Wednesday, October 15, 2008

The creation WAS subjected to futility

Romans 8
17 Now if we are children, then we are heirs--heirs of God and co-heirs with Christ, if indeed we share in his sufferings in order that we may also share in his glory.
18 I consider that our present sufferings are not worth comparing with the glory that will be revealed in us.
19 The creation waits in eager expectation for the sons of God to be revealed.
20 For the creation was subjected to frustration, not by its own choice, but by the will of the one who subjected it, in hope
21 that the creation itself will be liberated from its bondage to decay and brought into the glorious freedom of the children of God.
22 We know that the whole creation has been groaning as in the pains of childbirth right up to the present time.
23 Not only so, but we ourselves, who have the firstfruits of the Spirit, groan inwardly as we wait eagerly for our adoption as sons, the redemption of our bodies.

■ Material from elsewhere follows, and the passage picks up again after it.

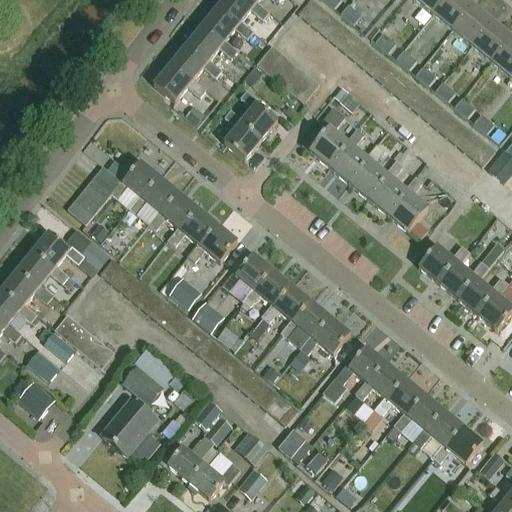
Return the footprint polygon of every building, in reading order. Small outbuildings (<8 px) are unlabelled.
[(241,0),(228,0),(218,13),(238,30),(241,27),(251,15),(263,26),(269,18),(257,7),(254,10),(241,0)] [(241,0),(254,10),(257,7),(262,0),(271,0),(279,6),(283,0),(241,0)] [(298,11),(306,2),(303,0),(295,0),(291,5),(298,11)] [(336,0),(324,0),(321,4),(334,14),(342,5),(336,0)] [(415,0),(413,3),(432,20),(448,0),(415,0)] [(459,0),(448,0),(432,20),(452,36),(473,11),(459,0)] [(308,29),(320,14),(311,6),(299,21),(308,29)] [(353,30),(361,21),(349,11),(341,20),(353,30)] [(473,11),(452,36),(472,52),(492,27),(473,11)] [(218,13),(202,32),(223,49),(226,46),(235,35),(247,45),(254,38),(241,27),(238,30),(218,13)] [(317,36),(330,21),(320,14),(308,29),(317,36)] [(327,43),(338,29),(330,21),(317,36),(327,43)] [(511,43),(492,27),(472,52),(492,68),(511,43)] [(336,50),(348,36),(338,29),(327,43),(336,50)] [(202,32),(186,51),(207,69),(210,66),(219,54),(231,64),(238,56),(226,46),(223,49),(202,32)] [(345,58),(356,43),(348,36),(336,50),(345,58)] [(386,59),(387,58),(394,50),(381,40),(373,49),(386,59)] [(354,65),(366,51),(356,43),(345,58),(354,65)] [(511,43),(492,68),(511,85),(511,83),(511,43)] [(186,51),(170,71),(192,88),(194,85),(203,74),(215,84),(222,76),(210,66),(207,69),(186,51)] [(363,72),(375,58),(366,51),(354,65),(363,72)] [(262,78),(277,60),(268,52),(253,71),(262,78)] [(407,76),(408,75),(415,67),(402,57),(395,66),(407,76)] [(373,80),(384,66),(375,58),(363,72),(373,80)] [(271,86),(286,68),(277,60),(262,78),(271,86)] [(382,87),(393,73),(384,66),(373,80),(382,87)] [(295,75),(296,75),(286,68),(271,86),(280,93),(295,75)] [(199,103),(206,95),(194,85),(192,88),(170,71),(154,91),(175,108),(188,93),(199,103)] [(262,79),(255,73),(244,85),(252,92),(262,79)] [(391,95),(402,81),(393,73),(382,87),(391,95)] [(427,92),(434,83),(422,73),(414,82),(427,92)] [(290,101),(305,83),(296,75),(295,75),(280,93),(290,101)] [(400,102),(411,88),(402,81),(391,95),(400,102)] [(234,88),(227,82),(221,88),(229,94),(234,88)] [(305,83),(290,101),(299,109),(314,90),(305,83)] [(410,109),(420,96),(411,88),(400,102),(410,109)] [(446,108),(454,99),(441,89),(433,98),(446,108)] [(341,93),(333,103),(340,108),(348,98),(341,93)] [(247,96),(240,103),(253,114),(243,125),(241,128),(262,145),(277,126),(257,109),(259,106),(247,96)] [(419,117),(429,103),(420,96),(410,109),(419,117)] [(428,124),(439,111),(429,103),(419,117),(428,124)] [(462,103),(454,113),(467,124),(475,114),(462,103)] [(194,111),(185,122),(196,131),(205,120),(194,111)] [(437,131),(448,118),(439,111),(428,124),(437,131)] [(348,150),(344,146),(333,137),(344,123),(331,113),(307,142),(316,149),(309,158),(328,174),(348,150)] [(241,128),(243,125),(230,115),(224,123),(237,133),(224,148),(245,166),(262,145),(241,128)] [(446,139),(457,126),(448,118),(437,131),(446,139)] [(481,119),(473,129),(486,140),(494,130),(481,119)] [(456,146),(466,133),(457,126),(446,139),(456,146)] [(465,153),(475,141),(466,133),(456,146),(465,153)] [(368,166),(365,163),(351,152),(361,140),(354,134),(344,146),(348,150),(328,174),(348,190),(368,166)] [(474,161),(484,148),(475,141),(465,153),(474,161)] [(484,148),(474,161),(484,169),(494,156),(484,148)] [(382,157),(383,156),(376,150),(365,163),(368,166),(348,190),(367,206),(387,181),(384,179),(372,169),(382,157)] [(503,190),(511,179),(511,164),(503,157),(487,177),(503,190)] [(387,181),(367,206),(386,222),(406,197),(403,195),(391,185),(401,173),(394,167),(384,179),(387,181)] [(123,188),(122,187),(114,196),(110,201),(116,205),(127,192),(139,202),(143,205),(160,184),(140,168),(123,188)] [(114,196),(122,187),(103,172),(96,181),(114,196)] [(114,196),(96,181),(89,190),(107,205),(110,201),(114,196)] [(427,214),(411,201),(423,188),(415,181),(403,195),(406,197),(386,222),(407,239),(427,214)] [(162,221),(179,200),(160,184),(143,205),(139,202),(128,215),(136,221),(147,208),(158,217),(162,221)] [(100,214),(107,205),(89,190),(82,199),(100,214)] [(100,214),(82,199),(74,207),(93,223),(100,214)] [(181,236),(199,216),(179,200),(162,221),(158,217),(145,233),(153,239),(166,224),(177,233),(181,236)] [(93,223),(74,207),(67,216),(85,231),(93,223)] [(129,230),(136,221),(128,215),(121,224),(129,230)] [(201,253),(218,232),(199,216),(181,236),(177,233),(166,246),(174,253),(185,240),(197,249),(201,253)] [(100,246),(108,237),(100,231),(93,240),(100,246)] [(197,249),(186,262),(194,269),(204,256),(220,269),(238,248),(218,232),(201,253),(197,249)] [(66,248),(71,252),(82,260),(92,246),(77,234),(66,248)] [(48,239),(32,258),(53,276),(56,272),(65,280),(75,268),(78,270),(84,264),(98,275),(109,261),(92,246),(82,260),(71,252),(69,255),(48,239)] [(435,252),(418,273),(438,289),(455,268),(458,271),(469,259),(460,252),(450,265),(435,252)] [(56,272),(53,276),(32,258),(16,278),(37,295),(40,291),(49,280),(61,290),(68,282),(65,280),(56,272)] [(272,277),(253,261),(253,260),(235,281),(232,279),(221,292),(229,298),(240,285),(252,294),(255,297),(272,277)] [(109,289),(121,274),(112,267),(100,282),(109,289)] [(455,268),(438,289),(458,306),(475,285),(478,287),(488,275),(480,268),(470,281),(458,271),(455,268)] [(118,296),(130,282),(121,274),(109,289),(118,296)] [(274,313),(291,292),(272,277),(255,297),(252,294),(241,307),(248,313),(259,300),(271,310),(274,313)] [(52,301),(40,291),(37,295),(16,278),(0,297),(21,314),(24,311),(33,299),(45,309),(52,301)] [(127,304),(139,289),(130,282),(118,296),(127,304)] [(188,316),(202,299),(183,284),(169,301),(188,316)] [(475,285),(458,306),(477,321),(494,300),(497,303),(508,291),(500,285),(490,297),(478,287),(475,285)] [(136,311),(148,296),(139,289),(127,304),(136,311)] [(293,329),(310,308),(291,292),(274,313),(271,310),(260,323),(268,330),(279,317),(290,326),(293,329)] [(146,318),(157,304),(148,296),(136,311),(146,318)] [(36,321),(24,311),(21,314),(0,297),(0,329),(6,334),(8,331),(17,319),(29,329),(36,321)] [(494,300),(477,321),(496,337),(511,316),(511,308),(509,312),(497,303),(494,300)] [(155,325),(166,311),(157,304),(146,318),(155,325)] [(212,339),(225,323),(207,308),(194,324),(212,339)] [(312,345),(330,324),(310,308),(293,329),(290,326),(279,339),(287,345),(298,333),(309,342),(312,345)] [(164,333),(175,319),(166,311),(155,325),(164,333)] [(173,340),(184,326),(175,319),(164,333),(173,340)] [(61,344),(73,329),(63,321),(51,336),(61,344)] [(256,344),(268,330),(260,323),(248,337),(256,344)] [(309,342),(299,355),(306,361),(316,349),(332,361),(349,341),(330,324),(312,345),(309,342)] [(182,348),(194,334),(184,326),(173,340),(182,348)] [(20,341),(8,331),(6,334),(0,329),(0,340),(2,339),(14,349),(20,341)] [(70,352),(82,337),(73,329),(61,344),(70,352)] [(192,355),(203,341),(194,334),(182,348),(192,355)] [(237,344),(225,335),(218,344),(230,353),(237,344)] [(79,360),(92,345),(82,337),(70,352),(79,360)] [(44,350),(59,362),(66,368),(74,357),(52,339),(44,350)] [(201,362),(212,349),(203,341),(192,355),(201,362)] [(89,367),(101,352),(92,345),(79,360),(89,367)] [(210,370),(221,356),(212,349),(201,362),(210,370)] [(101,352),(89,367),(98,375),(110,360),(101,352)] [(368,390),(385,369),(365,353),(348,374),(345,371),(335,384),(342,390),(353,377),(364,387),(368,390)] [(219,377),(230,363),(221,356),(210,370),(219,377)] [(48,389),(59,376),(37,358),(26,371),(48,389)] [(229,384),(239,371),(230,363),(219,377),(229,384)] [(388,406),(404,385),(385,369),(368,390),(364,387),(354,399),(354,400),(344,412),(353,420),(363,407),(362,406),(372,394),(383,403),(388,406)] [(238,392),(248,378),(239,371),(229,384),(238,392)] [(150,411),(164,393),(137,372),(123,390),(150,411)] [(271,372),(263,382),(272,389),(280,379),(271,372)] [(247,399),(257,386),(248,378),(238,392),(247,399)] [(407,423),(424,401),(404,385),(388,406),(383,403),(373,415),(381,422),(391,410),(403,419),(407,423)] [(256,406),(267,393),(257,386),(247,399),(256,406)] [(39,425),(55,406),(32,388),(17,406),(39,425)] [(197,402),(186,393),(179,402),(189,411),(197,402)] [(265,414),(276,401),(267,393),(256,406),(265,414)] [(275,421),(285,408),(276,401),(265,414),(275,421)] [(426,439),(443,417),(424,401),(407,423),(403,419),(393,431),(401,438),(411,426),(422,435),(426,439)] [(192,424),(205,434),(220,415),(207,405),(192,424)] [(131,407),(101,443),(125,463),(155,428),(131,407)] [(285,408),(275,421),(284,429),(295,416),(285,408)] [(445,454),(462,433),(443,417),(426,439),(422,435),(411,447),(419,454),(429,441),(441,451),(445,454)] [(217,450),(232,432),(220,421),(204,439),(217,450)] [(393,447),(401,438),(394,433),(387,442),(393,447)] [(441,451),(431,463),(439,469),(449,457),(465,471),(482,450),(462,433),(445,454),(441,451)] [(291,464),(305,446),(292,435),(277,454),(290,465),(291,464)] [(254,471),(267,455),(248,439),(235,455),(254,471)] [(297,469),(312,451),(305,446),(291,464),(297,469)] [(206,475),(220,458),(212,452),(199,468),(181,454),(167,472),(188,489),(201,471),(206,475)] [(233,468),(220,458),(206,475),(201,471),(188,489),(209,506),(224,488),(228,491),(240,476),(232,469),(233,468)] [(505,467),(494,458),(478,477),(489,486),(505,467)] [(332,474),(322,487),(333,496),(343,483),(332,474)] [(254,475),(238,494),(249,503),(265,484),(254,475)] [(307,506),(314,498),(306,491),(299,499),(307,506)] [(511,511),(505,506),(507,503),(495,493),(488,501),(501,511),(499,511),(511,511)]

I read verse 20 to Hugh Ross (an old Earth creationist) and stressed that the creation WAS subjected to futility and asked him WHEN did this happen?

He said that it was created in futility!

In Genesis 3:17,18 God cursed the ground.
"To Adam he said, "Because you listened to your wife and ate from the tree about which I commanded you, 'You must not eat of it,' "Cursed is the ground because of you; through painful toil you will eat of it all the days of your life. It will produce thorns and thistles for you, and you will eat the plants of the field."

In Genesis 5:29 this curse is referred to as an historical event tied to the fall.
"He named him Noah and said, "He will comfort us in the labor and painful toil of our hands caused by the ground the LORD has cursed."

The curse is tied to the fall. The Earth, as we see it today, is under the curse and is NOT the same as when Adam and Eve first walked upon it.

Hugh Ross performs eisigesis (reading his beliefs into the text) rather than exegesis (reading the text for what it says or means). The thrust of Romans 8 calls for an understanding of the Earth being "perfect" and then being "fallen" after the sin of Adam and Eve.